Les investissements les plus ambitieux sont réalisés dans les banlieues populaires, comme la Seine-Saint-Denis, qui présente la plus forte concentration de pauvreté de France. C’est là qu’une grande partie des infrastructures permanentes pour les Jeux olympiques a été construite, et un responsable municipal a déclaré à Kuper que l’objectif était de subventionner une expansion massive de la zone urbaine de Paris : « Un mois pour les Jeux, puis cinquante ans pour vivre. » Certains habitants se plaignent que les Jeux olympiques pourraient gentrifier les banlieues, mais il est difficile d’imaginer une utilisation plus judicieuse de l’argent public que de construire des écoles, des appartements abordables et de belles installations sportives et culturelles dans des banlieues ouvrières à majorité immigrée.

Selon Kuper, Paris est grande non seulement par sa beauté, mais aussi par sa densité, sa diversité et son engagement renouvelé à investir dans l’ensemble de la ville. Aussi belles que soient ses vieux boulevards haussmanniens, la ville serait un peu ennuyeuse si elle ne se composait que de façades blanches et de bistrots servant des steaks tartares. L’intérêt de vivre dans le Paris du 21e siècle est qu’on entend désormais autant de zouk caribéen, de rap algérien ou de mandopop taïwanaise dans les rues et les bars que n’importe quel vieux standard d’Edith Piaf.

Au lieu de s’accrocher aux idées nostalgiques de la francité, Paris a embrassé son identité multiculturelle. Joséphine Baker est récemment devenue la première femme noire à être intronisée au Panthéon. Les Jeux olympiques sont centrés sur les diverses banlieues du nord de Paris. Le président Macron parle bien anglais, tout comme la plupart des jeunes de la ville.

La proximité même des diverses expériences humaines dans les villes semble également rendre ses habitants moins sujets aux préjugés. Dans un chapitre qui ressemble parfois au classique « Joe Gould’s Secret » de Joseph Mitchell, Kuper se lie d’amitié avec un sans-abri du quartier, un réfugié de la Guyane rurale, qui se révèle être un intellectuel autodidacte, toujours prêt à discuter de mathématiques et de théologie aztèque.

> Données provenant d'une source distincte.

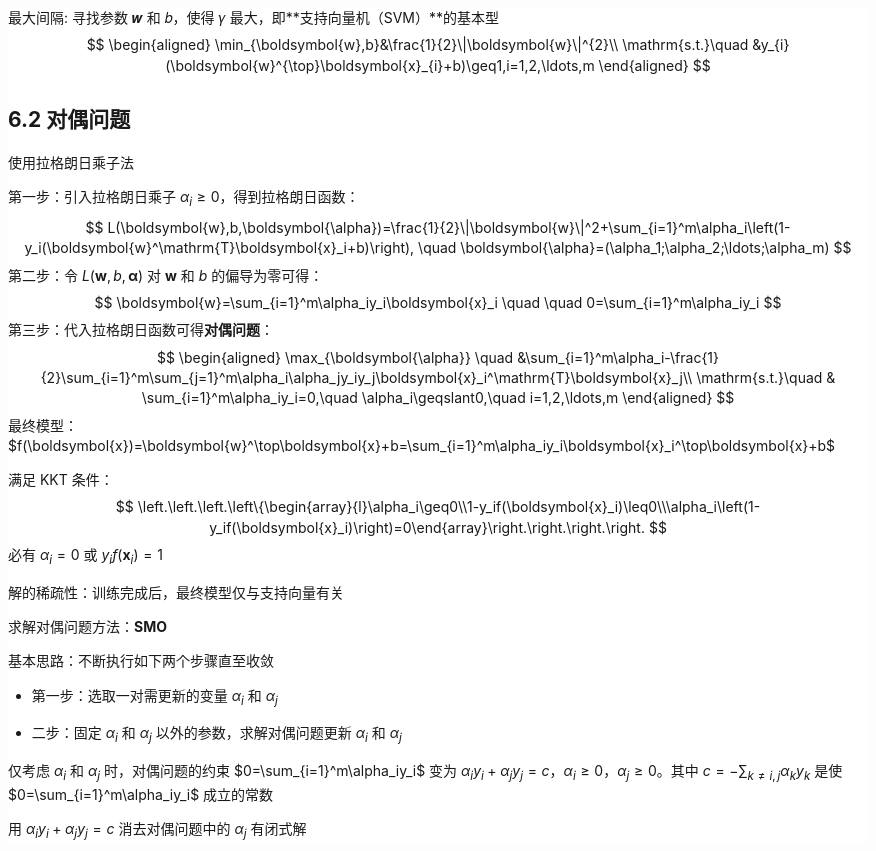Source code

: 最大间隔: 寻找参数 𝒘 和 𝑏，使得 𝛾 最大，即**支持向量机（SVM）**的基本型
$$
\begin{aligned}
\min_{\boldsymbol{w},b}&\frac{1}{2}\|\boldsymbol{w}\|^{2}\\
\mathrm{s.t.}\quad &y_{i}(\boldsymbol{w}^{\top}\boldsymbol{x}_{i}+b)\geq1,i=1,2,\ldots,m
\end{aligned}
$$

## 6.2 对偶问题

使用拉格朗日乘子法

第一步：引入拉格朗日乘子 $\alpha_i \geq 0$，得到拉格朗日函数：
$$
L(\boldsymbol{w},b,\boldsymbol{\alpha})=\frac{1}{2}\|\boldsymbol{w}\|^2+\sum_{i=1}^m\alpha_i\left(1-y_i(\boldsymbol{w}^\mathrm{T}\boldsymbol{x}_i+b)\right), \quad \boldsymbol{\alpha}=(\alpha_1;\alpha_2;\ldots;\alpha_m)
$$
第二步：令 $L(\boldsymbol{w},b,\boldsymbol{\alpha})$ 对 $\boldsymbol{w}$ 和 $b$ 的偏导为零可得：
$$
\boldsymbol{w}=\sum_{i=1}^m\alpha_iy_i\boldsymbol{x}_i \quad \quad 0=\sum_{i=1}^m\alpha_iy_i
$$
第三步：代入拉格朗日函数可得**对偶问题**：
$$
\begin{aligned}
\max_{\boldsymbol{\alpha}} \quad &\sum_{i=1}^m\alpha_i-\frac{1}{2}\sum_{i=1}^m\sum_{j=1}^m\alpha_i\alpha_jy_iy_j\boldsymbol{x}_i^\mathrm{T}\boldsymbol{x}_j\\
\mathrm{s.t.}\quad & \sum_{i=1}^m\alpha_iy_i=0,\quad  \alpha_i\geqslant0,\quad i=1,2,\ldots,m
\end{aligned}
$$
最终模型：$f(\boldsymbol{x})=\boldsymbol{w}^\top\boldsymbol{x}+b=\sum_{i=1}^m\alpha_iy_i\boldsymbol{x}_i^\top\boldsymbol{x}+b$

满足 KKT 条件：
$$
\left.\left.\left.\left\{\begin{array}{l}\alpha_i\geq0\\1-y_if(\boldsymbol{x}_i)\leq0\\\alpha_i\left(1-y_if(\boldsymbol{x}_i)\right)=0\end{array}\right.\right.\right.\right.
$$
必有 $\alpha_i=0$ 或 $y_i f(\boldsymbol{x}_i) =1$

解的稀疏性：训练完成后，最终模型仅与支持向量有关

求解对偶问题方法：**SMO**

基本思路：不断执行如下两个步骤直至收敛

- 第一步：选取一对需更新的变量 $\alpha_i$ 和 $\alpha_j$

- 二步：固定 $\alpha_i$ 和 $\alpha_j$ 以外的参数，求解对偶问题更新 $\alpha_i$ 和 $\alpha_j$

仅考虑 $\alpha_i$ 和 $\alpha_j$ 时，对偶问题的约束 $0=\sum_{i=1}^m\alpha_iy_i$ 变为 $\alpha_iy_i+\alpha_jy_j=c$，$\alpha_i\geqslant0$，$\alpha_j\geqslant0$。其中 $c=-\sum_{k\neq i,j}\alpha_ky_k$ 是使 $0=\sum_{i=1}^m\alpha_iy_i$ 成立的常数 

用 $\alpha_iy_i+\alpha_jy_j=c$ 消去对偶问题中的 $\alpha_j$ 有闭式解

Tout au long du livre, le livre rappelle les innombrables façons dont la vie urbaine – et la danse délicate dans laquelle les habitants remplissent les rues animées d’un fabuleux mélange de variété humaine, ce que Jane Jacobs a appelé le « ballet des trottoirs » – reste l’un des rares à être efficace. vaccins contre le sectarisme et le nationalisme toxique.

Il y a de nombreuses années, j’ai parcouru Los Angeles, une autre ville animée, polyglotte et impossible, avec le critique gastronomique lauréat du prix Pulitzer Jonathan Gold, lorsqu’il a expliqué les deux objectifs étroitement liés de ses écrits : aider les habitants à « voir toute la ville », et pour que les Angelenos « aient un peu moins peur de leurs propres voisins ».

Ce que Gold a fait pour Los Angeles, Kuper le fait pour Paris, dans cette défense convaincante de l’idée même de ville.

Martin Gelin est un écrivain basé à Paris et à New York, et auteur d’un prochain livre sur le soft power.